The accolade is named in memory of William McIlvanney, often described as the godfather of tartan noir.
Parks was a finalist for the award last year but it was won by Craig Russell with his book Hyde.
May God Forgive is the fifth outing for Parks’s Glasgow detective Harry McCoy and sees a desperate search for two kidnapped boys.
Ayo Onatade, chair of the McIlvanney Prize judges, said: “May God Forgive is every bit as entertaining, gritty, darkly humorous and steeped in the grimy underbelly of Glasgow as the previous books.
“A fantastic book with an intriguing cast of characters that not only keeps to a tight timeframe, but is fast, hard, edgy and thought-provoking.

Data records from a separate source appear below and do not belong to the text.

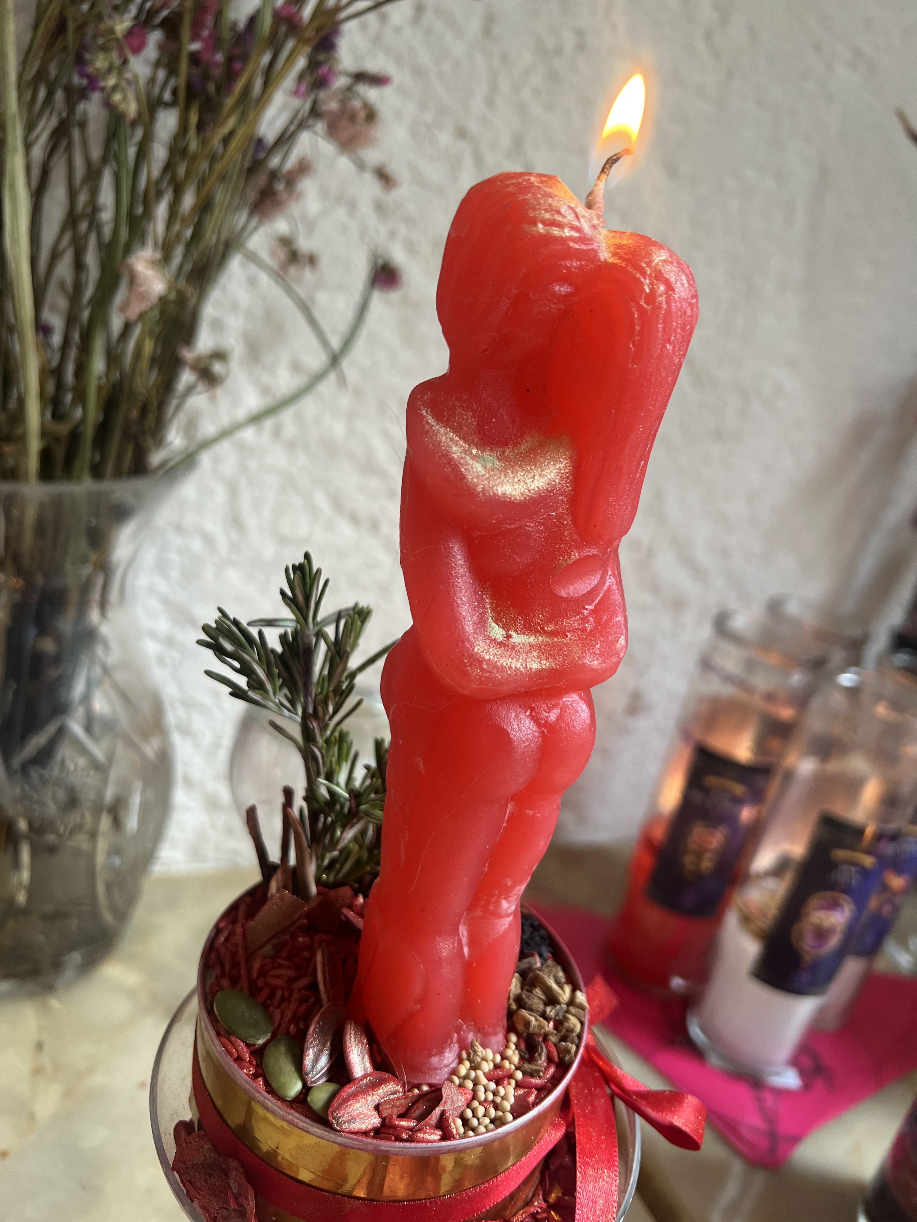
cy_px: 611
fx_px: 918
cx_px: 458
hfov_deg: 53.1
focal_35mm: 26
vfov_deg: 67.3
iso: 125
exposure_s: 1/121
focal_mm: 5.7
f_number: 1.5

“1970s Glasgow has never been so thoroughly invoked. A truly gripping read.”
The winner was announced in Stirling on Thursday evening at the Bloody Scotland festival, which is celebrating its 10th anniversary year.
Ambrose Parry, Louise Welsh and Liam McIlvanney, son of the late William McIlvanney, were also on the shortlist for the McIlvanney Prize.
Before becoming a crime writer, Parks worked with Lloyd Cole and the Commotions and various other bands first at London Records and then at Warner Music.
His debut novel, Bloody January, was published in December 2017.
The winner of the Bloody Scotland Debut Prize was also announced at the festival.
Tariq Ashkanani, a solicitor based in Edinburgh, took the title with Welcome To Cooper.
Arusa Qureshi, chair of the judges for Debut Prize described the book as: “Well-structured, bleak and just the right amount of disturbing.”
The finalists for both prizes led a torchlit procession from Stirling Castle to the Albert Halls where the winners were announced.
The Bloody Scotland festival runs until Sunday.